Collective Dispute at Screw Factory Resolved
The collective dispute between the executive board and the trade unions at Śrubex, a screw manufacturer in the Polish city of Łańcut, has just been concluded with an agreement between the parties concerned. The agreement provides that redundancies to be effected at Śrubex will extend to less jobs than originally planned; in return, the employees agreed to abandon their demands for wage increases.
Śrubex is based in Łańcut, in the south-east of Poland. It is an international potentate in the production of screws and fastening elements; February 2005 saw a public offering of Śrubex shares and the company’s debut on the Warsaw Stock Exchange. These successes notwithstanding, the past months have been difficult ones for Śrubex, with results falling short of projections.
Towards the end of June 2005, three of the four unions active within Śrubex’s employing establishment - The Independent and Self-Governing Trade Union Solidarnosc (Niezależny Samorządny Związek Zawodowy Solidarność, NSZZ Solidarność), the Electric Machine Industry Trade Union (Związek Zawodowy Przemysłu Elektromaszynowego, ZZPE) and the Independent and Self-Governing Trade Union Praca (Niezależny Samorządny Związek Zawodowy Praca) - approached the company’s directors with demands of wage increases by an average of 10% as of July. Apart from these remuneration claims, the unions also asked to be presented with a written programme for the company’s restructuring. The executive board of Śrubex rejected these demands, and a collective dispute ensued.
In late July 2005, the executive board of Śrubex announced its intent to lay off 180 employees (out of a total workforce approaching 800). These planned redundancies were explained in terms of a need to optimise employment dictated by organisational, economic, and technological considerations elaborated upon in a communiqué issued by the company.
The perspective of redundancies seems to have had a sobering effect on the parties to the collective dispute, and they eventually reached an agreement, concluding the dispute on 18 August. The unions gave up their demands for pay increases; the executive board, meanwhile, agreed to scale back the planned redundancies, firing 105 workers rather than 180, as originally contemplated. Yet more Śrubex employees may be axed if they do not agree to amended remuneration terms, as proposed in the new in-house remuneration rules. Redundant employees are receiving severance benefits corresponding to 4.5 times their monthly salary. The first termination notices will be served in late August / early September, and the round of redundancies will be completed by December 2005.

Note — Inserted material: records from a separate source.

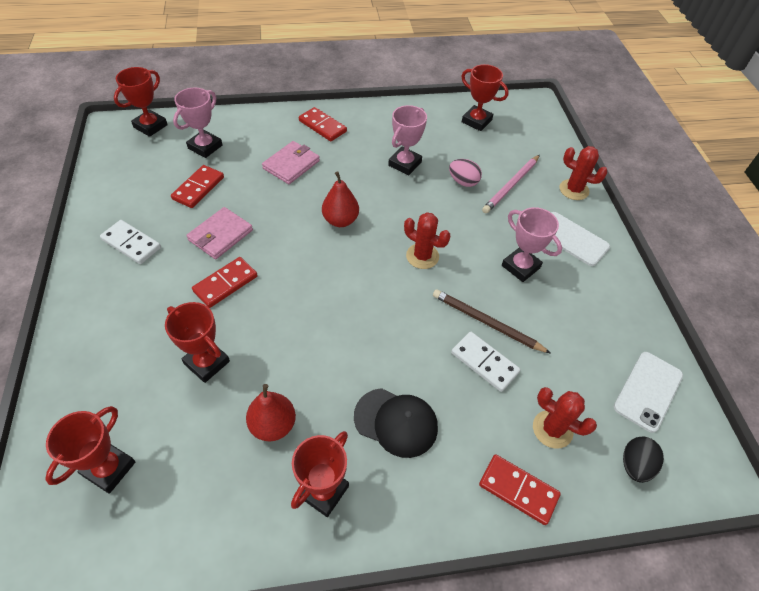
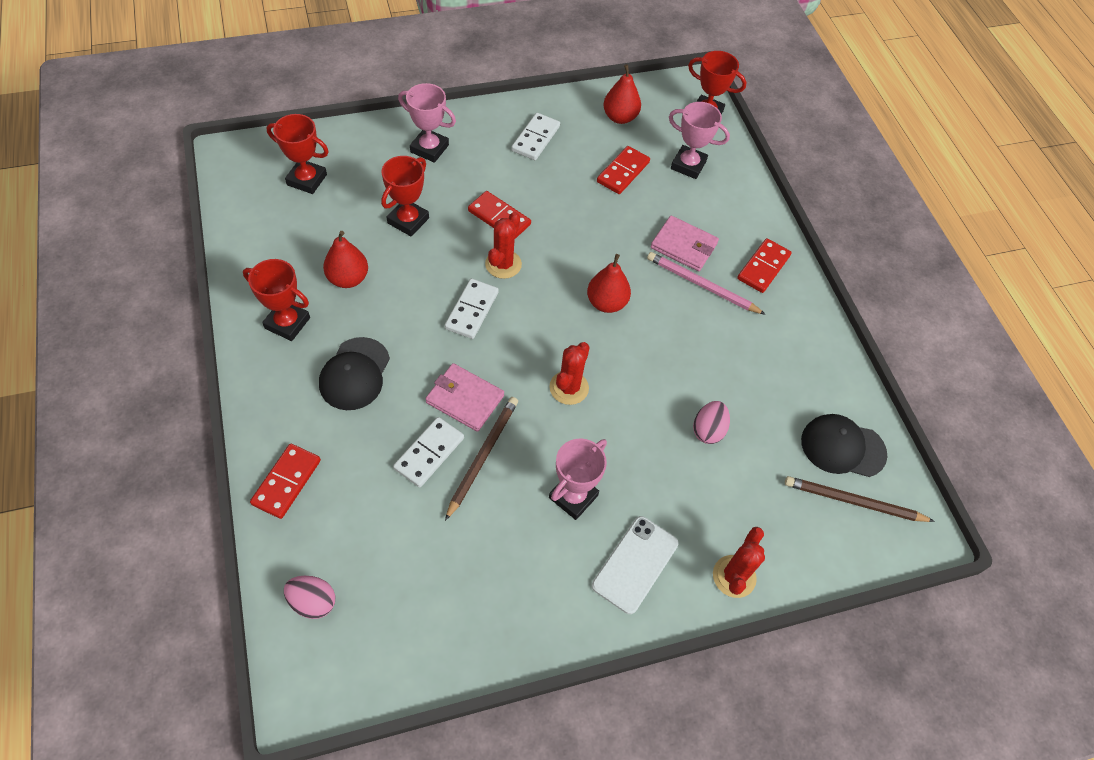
camera: 80 degrees right, 5 degrees up
red domino [171,165,224,208] -> red domino turned 75 degrees counterclockwise [597,146,650,194]
pink wallet [186,207,253,259] -> pink wallet moved to [425,363,504,432]
pink trophy [388,105,427,175] -> pink trophy moved to [398,83,456,163]
red trophy [461,64,509,131] -> black cap [801,414,888,477]
pink pencil [482,155,540,213] -> pink pencil moved to [647,252,766,315]
red cactus [533,387,597,449] -> red cactus moved to [485,212,522,279]
white phone [614,352,683,433] -> none
black egg [623,436,664,483] -> pink egg [284,576,335,619]
none -> white domino [445,278,499,339]
none -> red pear [603,64,641,124]
none -> brown pencil [785,476,935,522]

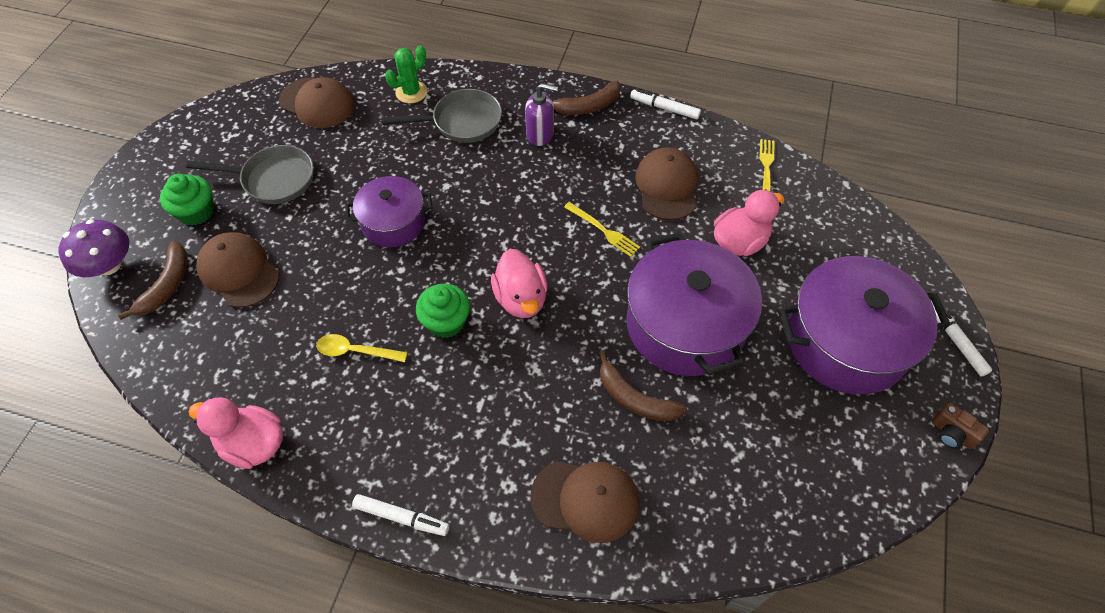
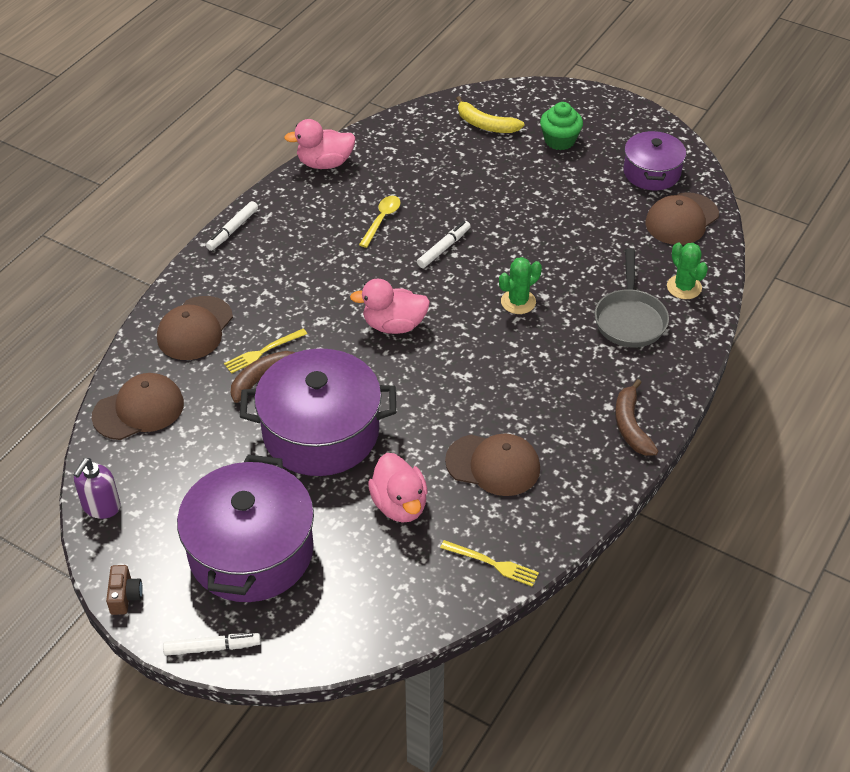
camera: 105 degrees right, 10 degrees down
purple mushroom [58,219,129,277] -> none
brown banana [118,241,188,320] -> yellow banana [456,96,524,133]
grey pan [186,145,313,204] -> none
pink duck [189,397,283,469] -> pink duck turned 135 degrees counterclockwise [284,119,356,169]
brown cap [196,232,279,308] -> brown cap moved to [92,373,184,440]
purple pot [345,176,432,247] -> purple pot moved to [623,130,686,190]
green cupcake [416,284,470,338] -> none
purple soap dispenser [525,83,558,146] -> purple soap dispenser moved to [73,458,121,519]
yellow fork [564,202,640,257] -> yellow fork moved to [224,328,307,374]
white marker [630,89,701,119] -> white marker moved to [417,221,471,268]
brown camera [932,402,989,449] -> brown camera turned 120 degrees clockwise [106,565,143,615]
none -> green cactus [499,257,542,314]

While the current conflict has been resolved, further employment downscaling at Śrubex may be imminent, to look at the restructuring plans presently being considered by the company’s executive directors. While the scale of future redundancies and their timeframe have not been exactly defined yet, the management of Śrubex have disclosed to the press that they will be striving for an employment level of 500 to 550 persons, to be achieved in two or three years’ time.